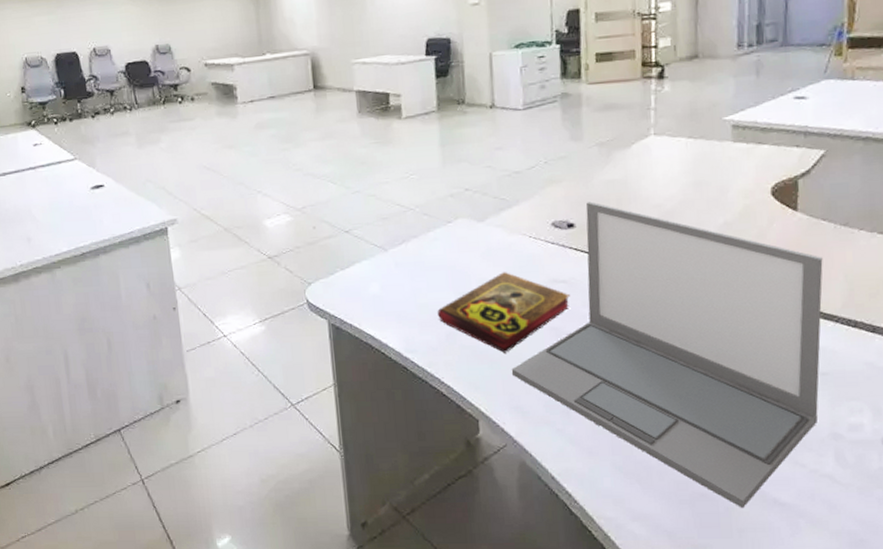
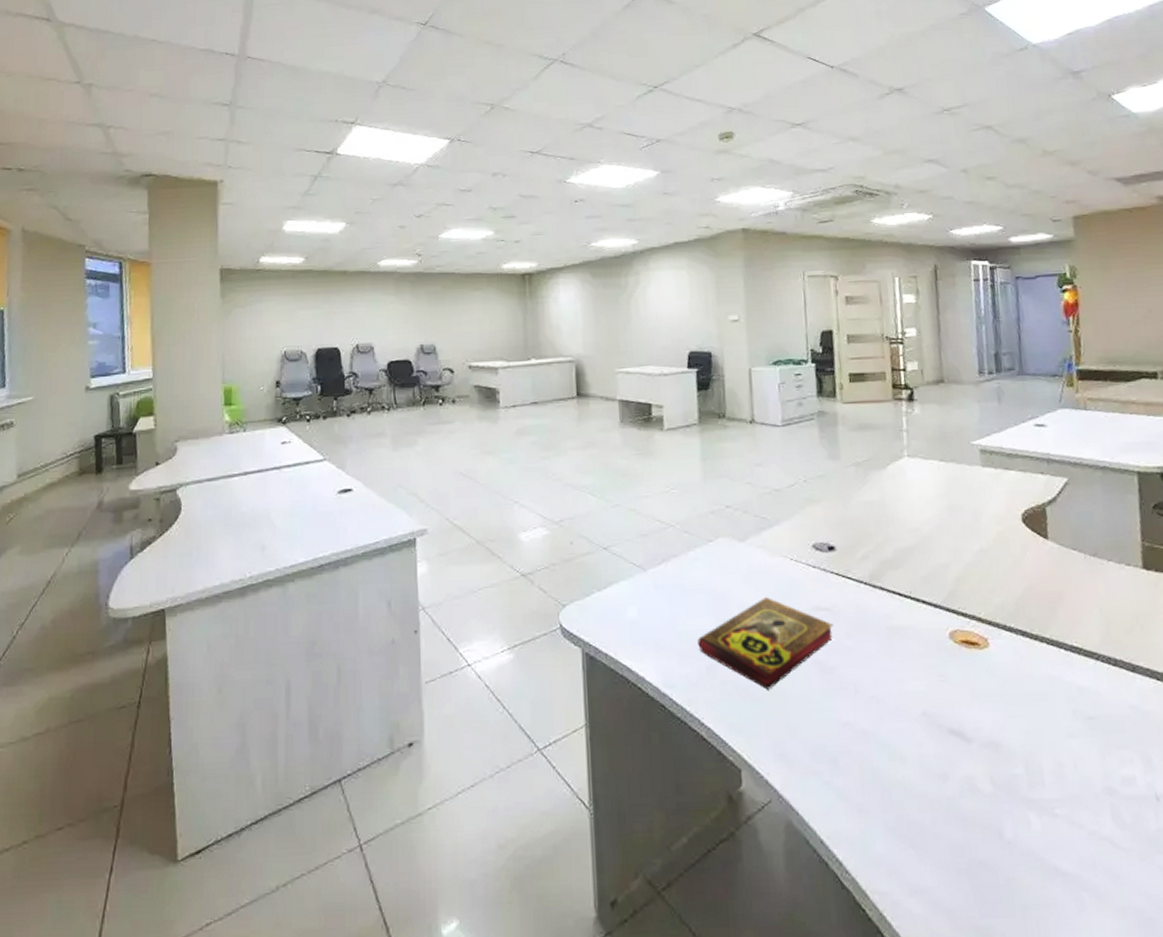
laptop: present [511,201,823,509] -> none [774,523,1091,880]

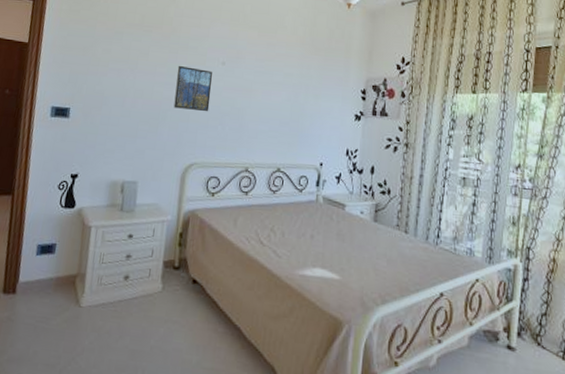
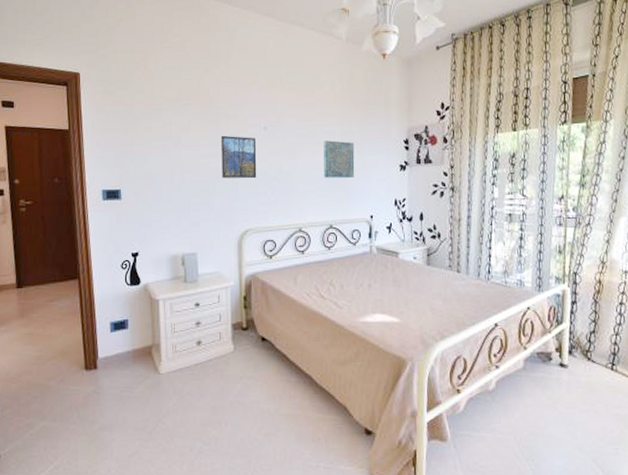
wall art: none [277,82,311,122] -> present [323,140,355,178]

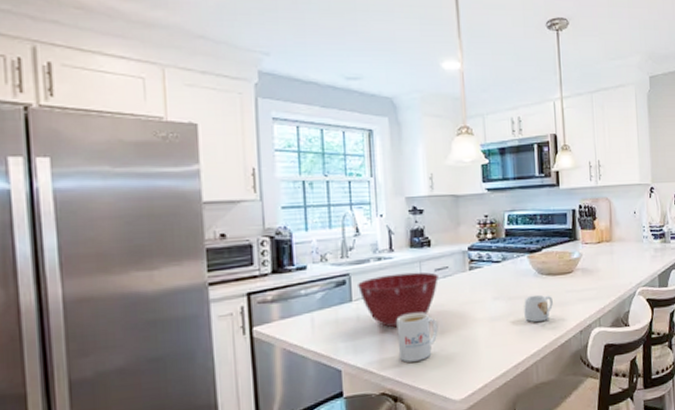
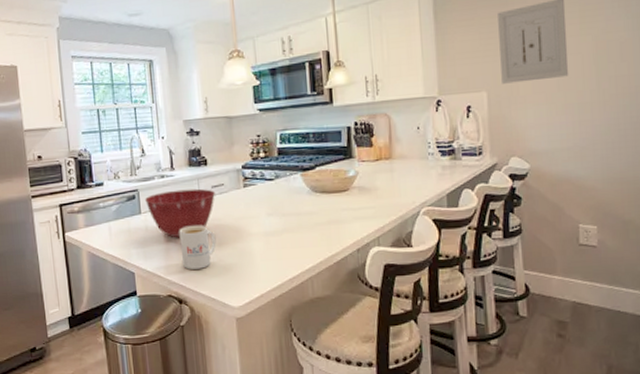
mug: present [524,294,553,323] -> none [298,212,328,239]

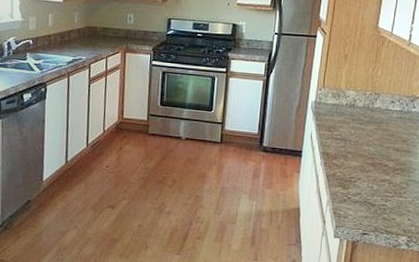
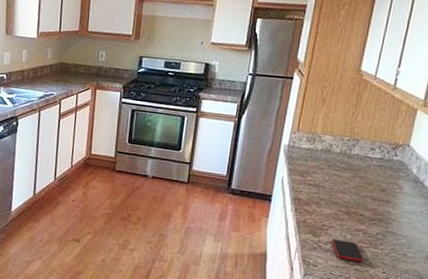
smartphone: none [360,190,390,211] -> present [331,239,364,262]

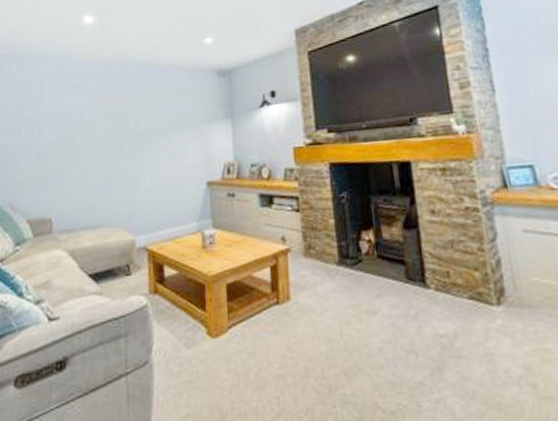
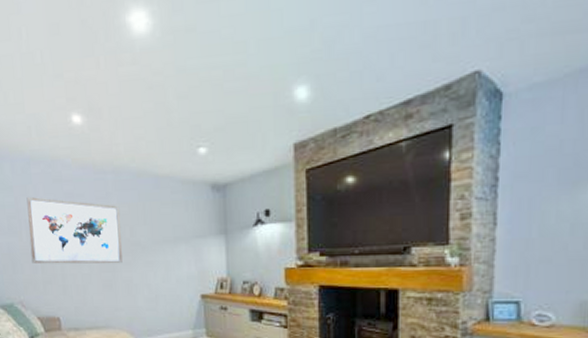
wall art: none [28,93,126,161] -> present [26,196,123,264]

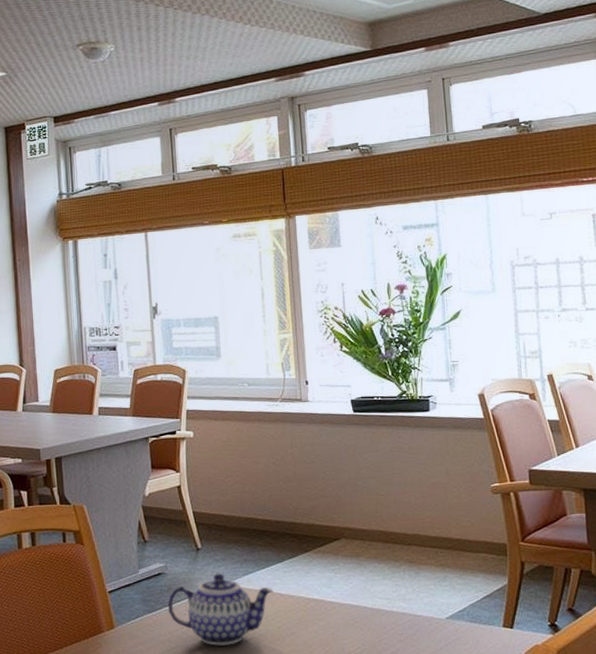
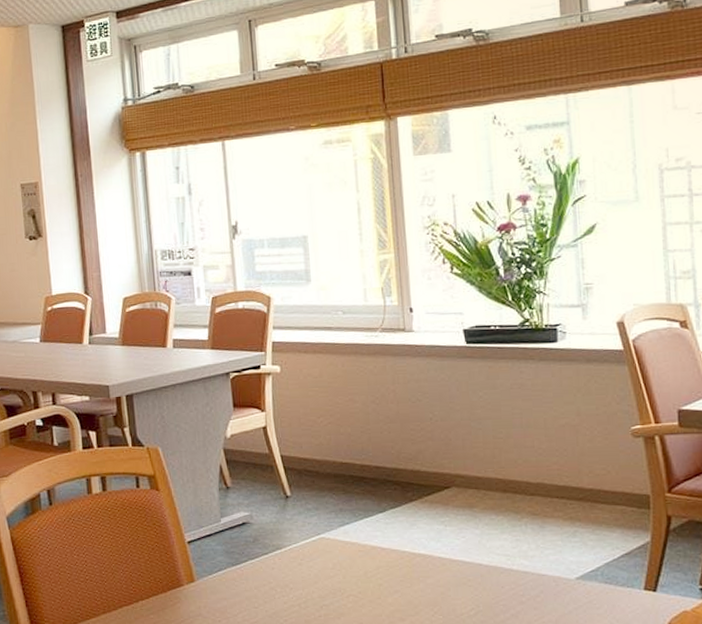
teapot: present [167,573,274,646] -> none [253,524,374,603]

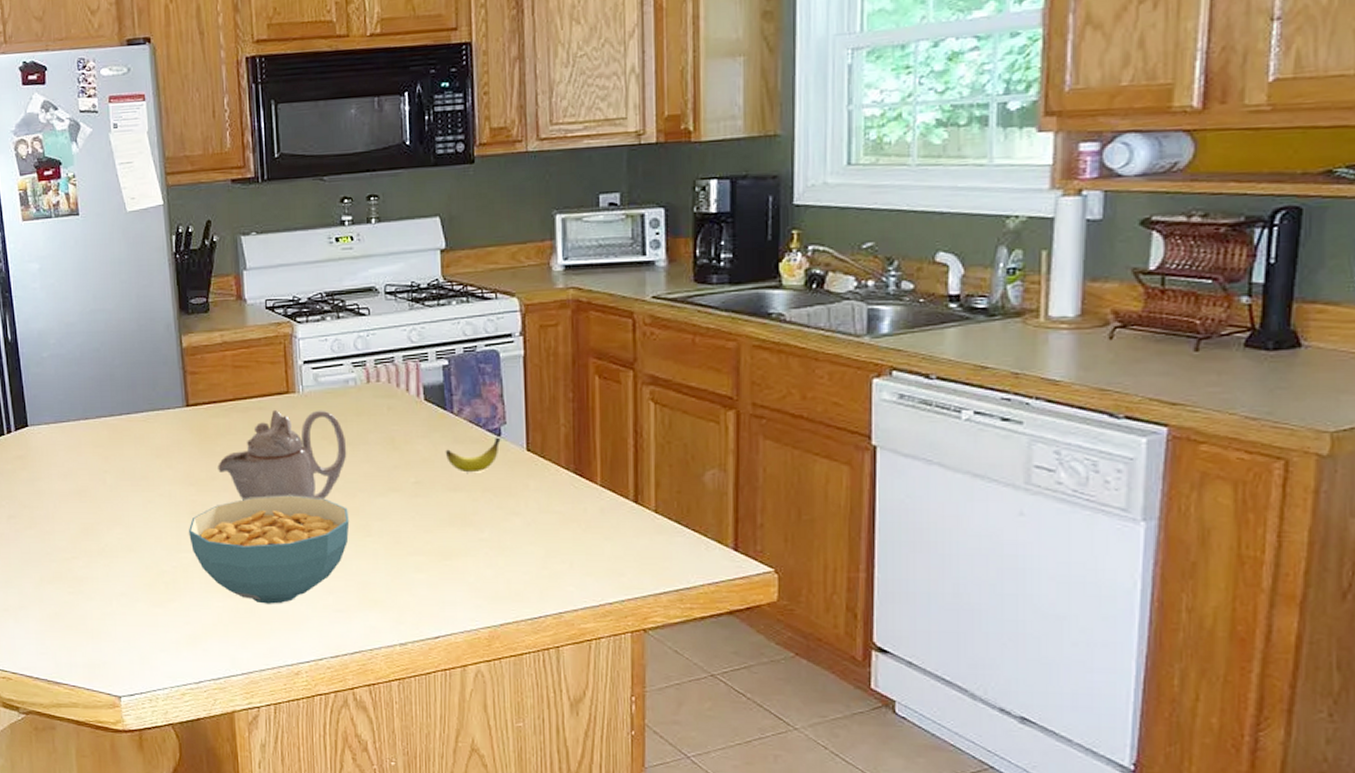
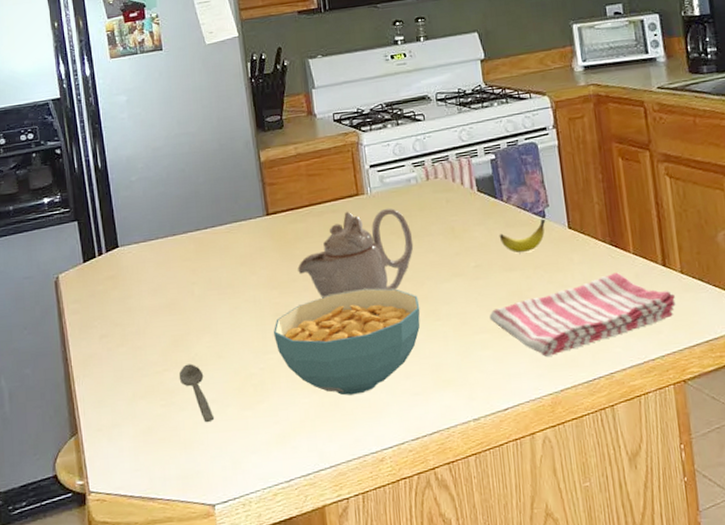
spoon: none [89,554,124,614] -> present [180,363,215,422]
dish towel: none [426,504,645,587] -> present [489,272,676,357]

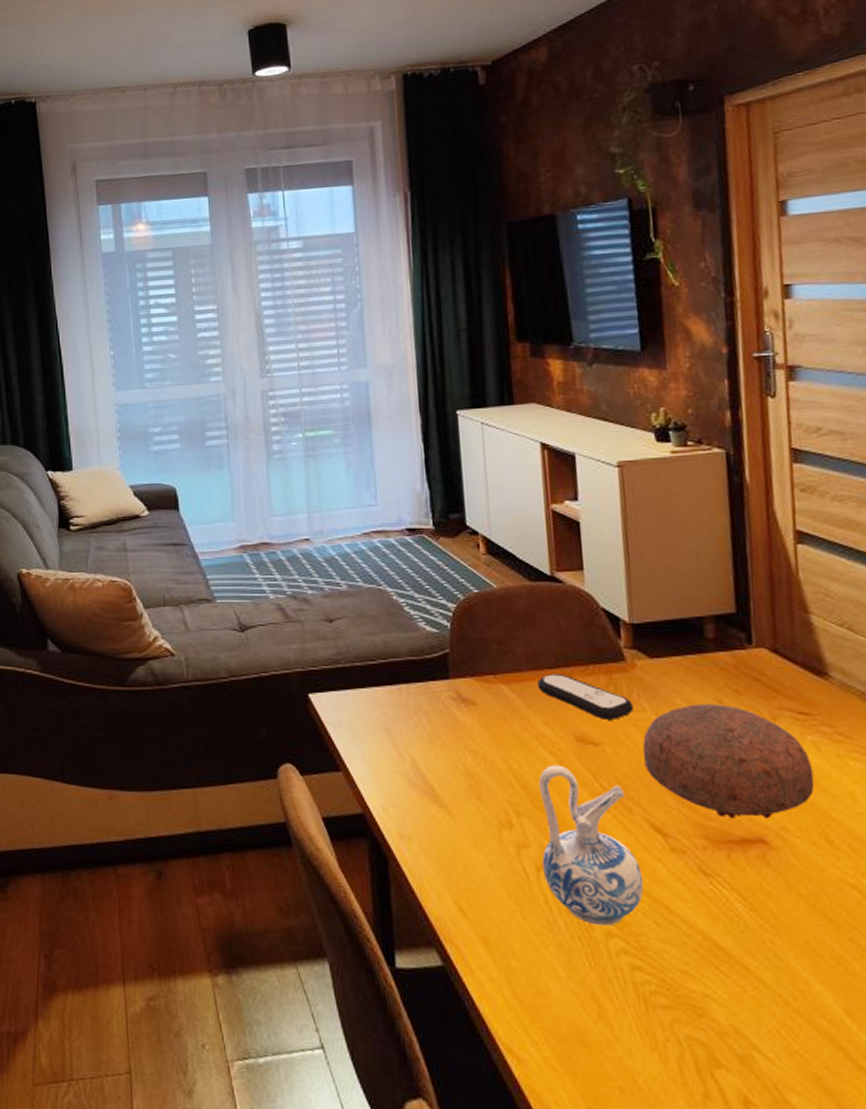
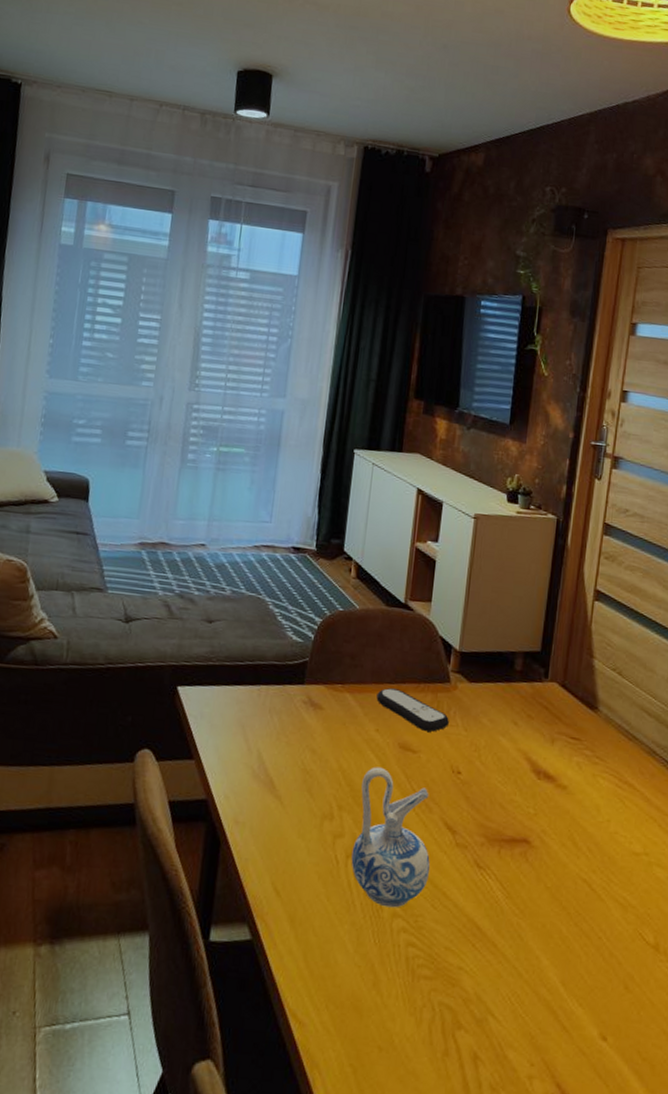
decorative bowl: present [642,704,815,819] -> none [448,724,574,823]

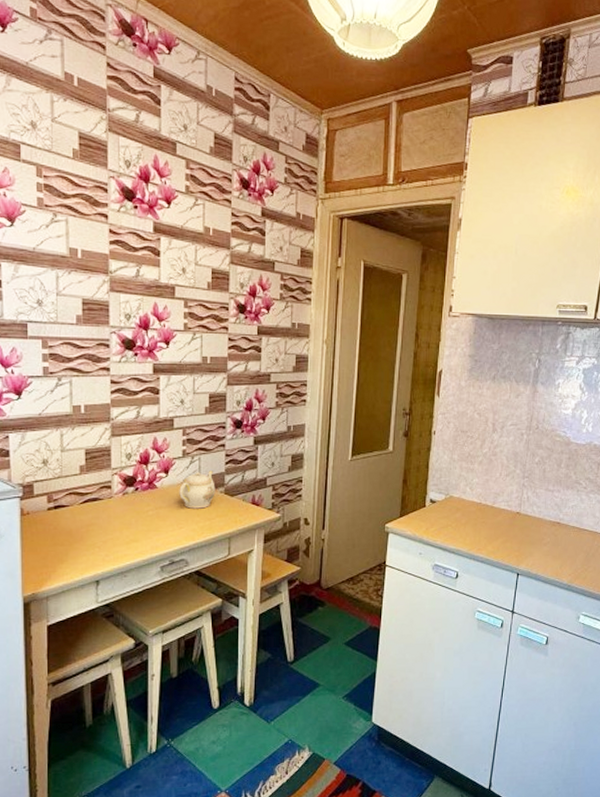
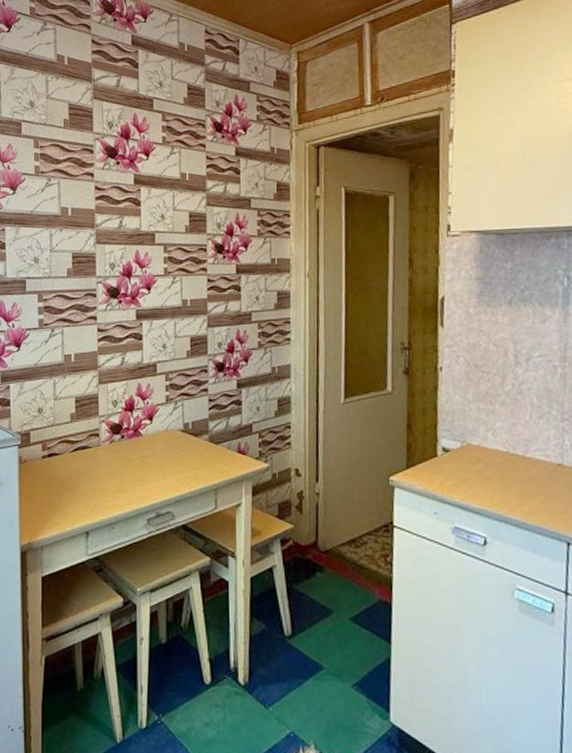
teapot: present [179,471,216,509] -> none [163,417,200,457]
==============================
Task instructions: Any pictures above are to be left out. Retype the rest of the records exactly.

Reply to the task:
laptop: present [511,201,823,509] -> none [774,523,1091,880]

wall art: none [277,82,311,122] -> present [323,140,355,178]

mug: present [524,294,553,323] -> none [298,212,328,239]

smartphone: none [360,190,390,211] -> present [331,239,364,262]

wall art: none [28,93,126,161] -> present [26,196,123,264]

teapot: present [167,573,274,646] -> none [253,524,374,603]

spoon: none [89,554,124,614] -> present [180,363,215,422]
dish towel: none [426,504,645,587] -> present [489,272,676,357]

decorative bowl: present [642,704,815,819] -> none [448,724,574,823]

teapot: present [179,471,216,509] -> none [163,417,200,457]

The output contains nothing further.